Prior to the snapshot the K2 team will take 10 hours of additional data, watching as Earth moves across a single strip of pixels in Kepler’s detector. This information could help astronomers correlate our planet’s changing brightness with its rotational rate—that is, the length of its days. Dotson does not think this will be mind-blowing, but it could be interesting. “If you kind of imagine you squinted at Earth,” Dotson says. “If you’re looking at it from this side, it’s shinier than if you look at it six hours later from this other side. That’s the kind of level of information we’re going to be getting.” Tracking similar brightness changes on some faraway exo-Earth could eventually reveal the length of its day, too.

Modest as it may be, this minimally informative image is only the latest in a long string of meditative views of our world from deep space. Astronomer Carl Sagan had advocated for a similar picture to be taken with the Voyager 1 space probe from more than four billion miles away, as it soared beyond Pluto’s orbit on its journey out of our solar system. The resulting “Pale Blue Dot” image resonated throughout the world as the clearest expression yet of Earth’s vanishingly small place in a vast universe, and was an inspiration for Davenport growing up. “Everyone you ever knew, every war that was ever fought, every person who has ever lived and died existed on that little dot,” he says, paraphrasing Sagan’s own thoughts about the humbling image. “There’s something very poetic about this.”

In 2013 the world waved at the Cassini orbiter when that spacecraft slewed away from Saturn to take a snapshot of Earth. The Curiosity rover captured a view of the Earth and its moon from the surface of Mars in 2014. And of course, closest to home, was the “Earthrise” photo taken in 1968 by the crew of Apollo 8 from lunar orbit. It is an informal “NASA tradition” to look back on where you came from, Dotson says. “It’s just making the whole thing come full circle.”
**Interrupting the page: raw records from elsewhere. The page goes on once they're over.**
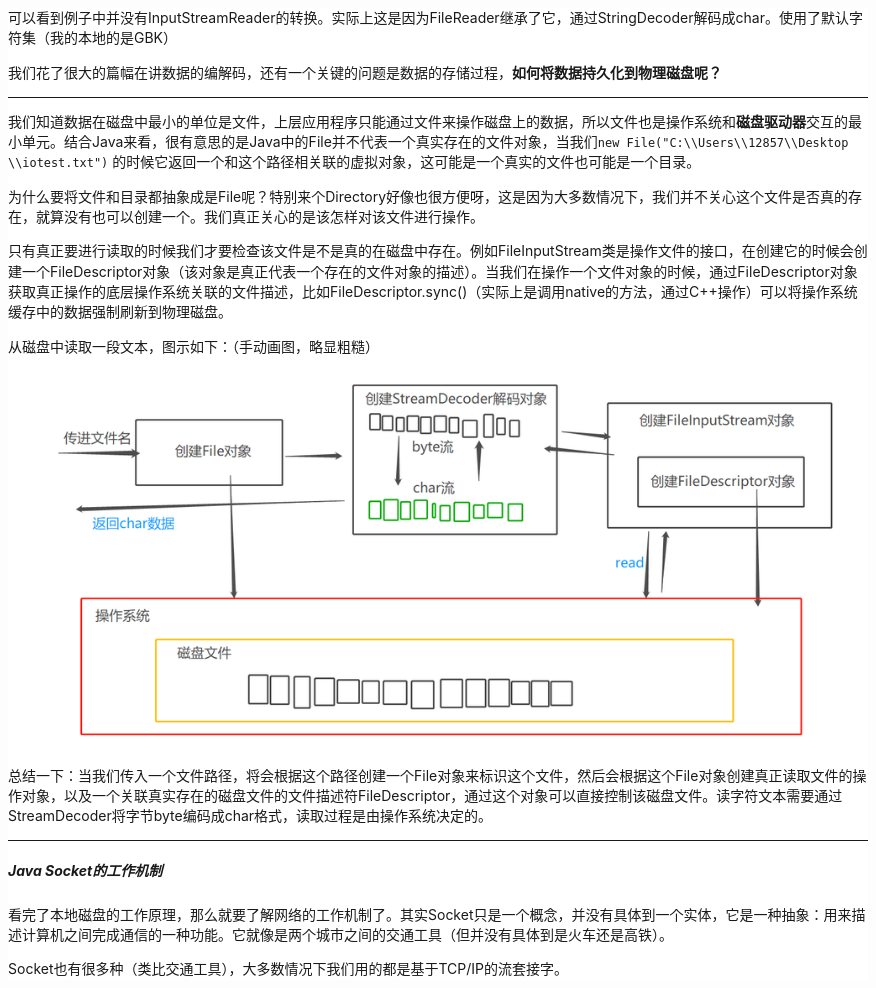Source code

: 可以看到例子中并没有InputStreamReader的转换。实际上这是因为FileReader继承了它，通过StringDecoder解码成char。使用了默认字符集（我的本地的是GBK）

我们花了很大的篇幅在讲数据的编解码，还有一个关键的问题是数据的存储过程，**如何将数据持久化到物理磁盘呢？**

---

我们知道数据在磁盘中最小的单位是文件，上层应用程序只能通过文件来操作磁盘上的数据，所以文件也是操作系统和**磁盘驱动器**交互的最小单元。结合Java来看，很有意思的是Java中的File并不代表一个真实存在的文件对象，当我们`new File("C:\\Users\\12857\\Desktop\\iotest.txt")` 的时候它返回一个和这个路径相关联的虚拟对象，这可能是一个真实的文件也可能是一个目录。

为什么要将文件和目录都抽象成是File呢？特别来个Directory好像也很方便呀，这是因为大多数情况下，我们并不关心这个文件是否真的存在，就算没有也可以创建一个。我们真正关心的是该怎样对该文件进行操作。

只有真正要进行读取的时候我们才要检查该文件是不是真的在磁盘中存在。例如FileInputStream类是操作文件的接口，在创建它的时候会创建一个FileDescriptor对象（该对象是真正代表一个存在的文件对象的描述）。当我们在操作一个文件对象的时候，通过FileDescriptor对象获取真正操作的底层操作系统关联的文件描述，比如FileDescriptor.sync()（实际上是调用native的方法，通过C++操作）可以将操作系统缓存中的数据强制刷新到物理磁盘。

从磁盘中读取一段文本，图示如下：（手动画图，略显粗糙）

<img src="https://github.com/krystalics/krystalics.github.io/blob/master/_posts/java/img/4.png?raw=true">

总结一下：当我们传入一个文件路径，将会根据这个路径创建一个File对象来标识这个文件，然后会根据这个File对象创建真正读取文件的操作对象，以及一个关联真实存在的磁盘文件的文件描述符FileDescriptor，通过这个对象可以直接控制该磁盘文件。读字符文本需要通过StreamDecoder将字节byte编码成char格式，读取过程是由操作系统决定的。

---

##### Java Socket的工作机制

看完了本地磁盘的工作原理，那么就要了解网络的工作机制了。其实Socket只是一个概念，并没有具体到一个实体，它是一种抽象：用来描述计算机之间完成通信的一种功能。它就像是两个城市之间的交通工具（但并没有具体到是火车还是高铁）。

Socket也有很多种（类比交通工具），大多数情况下我们用的都是基于TCP/IP的流套接字。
That view, in turn, is a poetic reminder that “we’re all together here on this planet,” says planetary scientist Erin Ryan at NASA Goddard Space Flight Center who with Davenport co-founded the #waveatkepler campaign. This poetry resonates through other astronomers as well. “It’s kind of enchanting to think that you’re waving and looking out into space, and at that moment something out there is looking back at you,” Laughlin says. A few months after Earth photobombs Kepler, when the data finally downloads, the image will show a low-res, grainy, unassuming planet 100 million miles away—hiding a world of people looking up at the sky and waving.